• _Problems to solve_
[a] From the blog excerpt, give again the part that opens with the words containing "The second, the" and closes with "through the city!".
[b] Summarize the blog excerpt in two sentences.

• _Provided passage_
I signed up for the August to October club as well. I’m looking forward to more lovely fibre to practise on!

Buttons, Fleece & Bread

Three nice things from this week. The first, vintage Japanese buttons from assemblage’s Etsy shop. Just waiting for the perfect project!

The second, the first installment of sweetgeorgia’s May-July fibre club. Bluefaced Leicester fleece in the colourway Foundation, which is named after the restaurant at Main and 7th in Vancouver. This brought back memories of tasty food, my friend Johnny B introduced me to The Foundation a few years ago on a trip back west. A great vegetarian place if you happen to be passing through the city!

The third, a wonderful loaf of St. John’s Bakery Red Fife. Red Fife wheat is a heritage wheat grown in Ontario that has been recognized by the Slow Food movement. It’s a sourdough bread with a nutty flavour, and perfect for summer picnic lunches!

Knitter’s Frolic

I went to my first Knitter’s Frolic this afternoon, held at the Japanese Canadian Cultural Centre. I have to admit, it hurt a little bit to take the bus to Don Mills on a non-work day!

The Frolic is put on each year by the Downtown Knit Collective and is mainly a marketplace and series of workshops. The spindles above were at the Gemini Fibres booth. Plenty of spinning equipment and books, including a charkha. I’m dying to try one out – I like the idea of having a little notebook charkha.

• _Dataset entries_
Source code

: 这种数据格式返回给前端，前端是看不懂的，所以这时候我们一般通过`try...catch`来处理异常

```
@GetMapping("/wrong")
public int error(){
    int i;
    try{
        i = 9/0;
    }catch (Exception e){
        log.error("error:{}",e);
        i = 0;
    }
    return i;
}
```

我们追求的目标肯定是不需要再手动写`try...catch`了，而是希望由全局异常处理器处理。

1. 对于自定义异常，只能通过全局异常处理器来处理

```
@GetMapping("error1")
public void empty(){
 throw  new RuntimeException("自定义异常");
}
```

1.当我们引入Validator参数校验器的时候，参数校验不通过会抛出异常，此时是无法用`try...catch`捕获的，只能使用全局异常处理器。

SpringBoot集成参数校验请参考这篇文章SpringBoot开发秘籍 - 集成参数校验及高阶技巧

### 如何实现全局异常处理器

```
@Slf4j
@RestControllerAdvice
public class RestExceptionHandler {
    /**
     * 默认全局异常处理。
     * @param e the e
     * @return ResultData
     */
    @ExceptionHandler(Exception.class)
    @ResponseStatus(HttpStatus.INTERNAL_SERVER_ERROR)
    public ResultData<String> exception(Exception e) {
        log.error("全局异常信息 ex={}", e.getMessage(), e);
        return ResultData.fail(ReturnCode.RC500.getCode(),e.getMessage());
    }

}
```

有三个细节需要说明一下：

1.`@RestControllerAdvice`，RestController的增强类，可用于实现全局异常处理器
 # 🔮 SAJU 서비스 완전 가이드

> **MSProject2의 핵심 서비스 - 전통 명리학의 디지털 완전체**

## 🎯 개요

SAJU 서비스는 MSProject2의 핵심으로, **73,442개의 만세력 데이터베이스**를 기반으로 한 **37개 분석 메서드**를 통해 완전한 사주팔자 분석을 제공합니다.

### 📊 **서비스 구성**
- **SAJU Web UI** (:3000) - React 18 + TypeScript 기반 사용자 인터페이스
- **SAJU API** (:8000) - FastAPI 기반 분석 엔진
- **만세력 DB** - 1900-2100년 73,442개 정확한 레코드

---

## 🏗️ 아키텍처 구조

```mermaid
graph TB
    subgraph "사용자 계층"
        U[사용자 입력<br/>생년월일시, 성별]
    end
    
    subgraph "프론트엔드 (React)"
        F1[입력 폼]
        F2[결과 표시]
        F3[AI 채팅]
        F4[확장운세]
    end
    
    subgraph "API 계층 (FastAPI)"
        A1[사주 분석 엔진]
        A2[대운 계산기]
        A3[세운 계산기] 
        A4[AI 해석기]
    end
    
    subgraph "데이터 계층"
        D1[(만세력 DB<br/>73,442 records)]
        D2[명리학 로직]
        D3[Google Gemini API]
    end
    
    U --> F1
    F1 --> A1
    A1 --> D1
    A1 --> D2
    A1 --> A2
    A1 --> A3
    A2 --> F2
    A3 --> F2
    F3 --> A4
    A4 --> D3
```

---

• _Exercise responses_
[a]
The second, the first installment of sweetgeorgia’s May-July fibre club. Bluefaced Leicester fleece in the colourway Foundation, which is named after the restaurant at Main and 7th in Vancouver. This brought back memories of tasty food, my friend Johnny B introduced me to The Foundation a few years ago on a trip back west. A great vegetarian place if you happen to be passing through the city!

[b] The writer lists three nice things from the week: vintage Japanese buttons from an Etsy shop, Bluefaced Leicester fleece in the Foundation colorway from sweetgeorgia's fiber club, and a loaf of St. John's Bakery Red Fife sourdough. The writer also went to a first Knitter's Frolic, a marketplace and workshop series put on by the Downtown Knit Collective at the Japanese Canadian Cultural Centre, and is eager to try out a charkha seen there.